Candidatos como Renan Santos (Missão) e Romeu Zema (Novo) não terão acesso a essa divisão. O partido Missão, por ser recém-criado, e o Novo, por não ter cumprido a cláusula de barreira em 2022, ficam fora da propaganda eleitoral gratuita, mesmo apresentando pontuações relevantes nas pesquisas.

Três cenários foram apresentados para ilustrar as variações na divisão do horário eleitoral, dependendo das alianças. No cenário atual, Flávio Bolsonaro, se disputar de forma isolada, terá um tempo expressivo, já que o PL possui a maior bancada de deputados eleitos em 2022.

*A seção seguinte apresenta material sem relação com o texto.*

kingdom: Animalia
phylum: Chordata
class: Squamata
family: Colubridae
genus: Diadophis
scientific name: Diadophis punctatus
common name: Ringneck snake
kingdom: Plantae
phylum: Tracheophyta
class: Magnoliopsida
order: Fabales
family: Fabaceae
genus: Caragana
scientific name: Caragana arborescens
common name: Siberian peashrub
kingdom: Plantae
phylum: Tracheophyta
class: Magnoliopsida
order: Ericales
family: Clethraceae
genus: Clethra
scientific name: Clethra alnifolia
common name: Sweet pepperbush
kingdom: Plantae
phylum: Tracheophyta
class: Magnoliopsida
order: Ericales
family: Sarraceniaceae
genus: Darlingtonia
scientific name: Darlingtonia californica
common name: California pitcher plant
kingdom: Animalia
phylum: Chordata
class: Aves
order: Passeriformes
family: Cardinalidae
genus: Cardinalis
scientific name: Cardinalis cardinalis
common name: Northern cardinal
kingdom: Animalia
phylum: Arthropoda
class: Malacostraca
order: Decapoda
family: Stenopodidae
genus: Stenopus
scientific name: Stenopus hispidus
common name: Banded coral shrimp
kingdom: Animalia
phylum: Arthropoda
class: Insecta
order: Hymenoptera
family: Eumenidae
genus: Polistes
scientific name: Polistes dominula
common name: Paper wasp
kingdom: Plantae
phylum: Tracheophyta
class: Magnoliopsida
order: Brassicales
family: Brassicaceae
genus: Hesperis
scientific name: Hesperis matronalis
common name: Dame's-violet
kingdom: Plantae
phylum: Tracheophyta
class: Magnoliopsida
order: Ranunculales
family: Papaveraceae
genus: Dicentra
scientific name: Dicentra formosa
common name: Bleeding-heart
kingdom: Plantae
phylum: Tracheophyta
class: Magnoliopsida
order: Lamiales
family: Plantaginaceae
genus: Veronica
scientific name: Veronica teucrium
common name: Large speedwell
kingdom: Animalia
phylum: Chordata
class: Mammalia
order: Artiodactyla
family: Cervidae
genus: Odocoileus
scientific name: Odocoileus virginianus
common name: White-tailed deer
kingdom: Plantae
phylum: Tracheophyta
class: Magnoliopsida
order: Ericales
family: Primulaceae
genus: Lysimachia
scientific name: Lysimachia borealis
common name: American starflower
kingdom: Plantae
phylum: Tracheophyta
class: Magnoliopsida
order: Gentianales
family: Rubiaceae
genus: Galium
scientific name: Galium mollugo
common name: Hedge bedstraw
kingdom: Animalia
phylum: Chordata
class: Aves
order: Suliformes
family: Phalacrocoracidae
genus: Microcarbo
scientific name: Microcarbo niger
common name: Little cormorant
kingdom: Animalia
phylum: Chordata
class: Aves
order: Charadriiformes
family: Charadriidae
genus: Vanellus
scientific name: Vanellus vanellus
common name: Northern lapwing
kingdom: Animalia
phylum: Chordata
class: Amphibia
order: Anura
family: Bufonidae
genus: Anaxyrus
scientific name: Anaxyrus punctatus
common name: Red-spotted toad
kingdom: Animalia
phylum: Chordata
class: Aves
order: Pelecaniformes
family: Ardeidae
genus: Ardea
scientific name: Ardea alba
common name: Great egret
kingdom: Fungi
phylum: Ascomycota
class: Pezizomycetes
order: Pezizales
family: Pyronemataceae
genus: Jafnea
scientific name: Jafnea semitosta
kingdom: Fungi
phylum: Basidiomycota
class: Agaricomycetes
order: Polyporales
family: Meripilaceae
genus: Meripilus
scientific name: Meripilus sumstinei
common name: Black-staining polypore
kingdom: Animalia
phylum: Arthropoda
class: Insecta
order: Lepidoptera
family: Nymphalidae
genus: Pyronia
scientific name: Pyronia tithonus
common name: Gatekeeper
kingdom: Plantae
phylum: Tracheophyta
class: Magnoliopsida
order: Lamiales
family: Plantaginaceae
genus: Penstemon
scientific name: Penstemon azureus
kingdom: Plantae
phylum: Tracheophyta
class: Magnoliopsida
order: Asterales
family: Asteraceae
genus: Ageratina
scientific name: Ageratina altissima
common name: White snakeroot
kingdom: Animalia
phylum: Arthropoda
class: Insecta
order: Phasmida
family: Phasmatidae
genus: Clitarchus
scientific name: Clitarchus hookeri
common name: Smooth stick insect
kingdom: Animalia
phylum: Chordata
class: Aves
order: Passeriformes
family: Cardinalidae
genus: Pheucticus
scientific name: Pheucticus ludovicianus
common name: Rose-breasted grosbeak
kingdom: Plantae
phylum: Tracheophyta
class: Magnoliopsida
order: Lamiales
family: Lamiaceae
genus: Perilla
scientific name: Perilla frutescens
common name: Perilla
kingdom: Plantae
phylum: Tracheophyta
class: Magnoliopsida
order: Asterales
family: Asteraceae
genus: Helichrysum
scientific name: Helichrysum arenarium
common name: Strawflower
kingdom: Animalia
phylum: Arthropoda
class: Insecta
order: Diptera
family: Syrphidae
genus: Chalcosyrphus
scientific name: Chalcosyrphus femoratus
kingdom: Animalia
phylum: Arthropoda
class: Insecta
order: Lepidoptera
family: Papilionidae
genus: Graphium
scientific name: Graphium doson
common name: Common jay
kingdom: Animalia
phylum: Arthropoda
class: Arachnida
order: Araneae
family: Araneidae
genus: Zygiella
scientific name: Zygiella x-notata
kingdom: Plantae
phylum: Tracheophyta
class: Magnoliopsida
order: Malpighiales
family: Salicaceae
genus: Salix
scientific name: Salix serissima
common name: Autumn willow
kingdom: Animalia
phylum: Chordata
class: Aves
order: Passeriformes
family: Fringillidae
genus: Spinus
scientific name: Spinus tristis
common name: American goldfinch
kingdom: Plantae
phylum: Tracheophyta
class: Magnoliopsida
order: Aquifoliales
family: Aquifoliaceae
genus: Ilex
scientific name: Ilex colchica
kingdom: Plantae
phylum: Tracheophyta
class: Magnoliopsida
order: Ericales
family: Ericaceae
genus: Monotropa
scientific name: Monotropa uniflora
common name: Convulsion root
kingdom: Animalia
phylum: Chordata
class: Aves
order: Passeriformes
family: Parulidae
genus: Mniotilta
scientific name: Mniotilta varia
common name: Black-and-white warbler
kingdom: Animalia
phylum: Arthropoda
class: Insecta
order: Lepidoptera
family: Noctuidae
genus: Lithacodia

Os blocos do horário eleitoral têm cerca de 12 minutos e meio, excluindo as inserções durante a programação. Se Flávio Bolsonaro firmar uma aliança com o Podemos, seu tempo aumentaria, afetando proporcionalmente o espaço de Lula. O cenário mais impactante seria uma aliança entre PL e Republicanos, embora analistas acreditem que essa hipótese é pouco provável. Nesse caso, Flávio Bolsonaro teria aproximadamente 40% do tempo total, enquanto Lula cairia para a segunda posição.

Para Ronaldo Caiado e Augusto Cury, as mudanças seriam mínimas em qualquer cenário apresentado.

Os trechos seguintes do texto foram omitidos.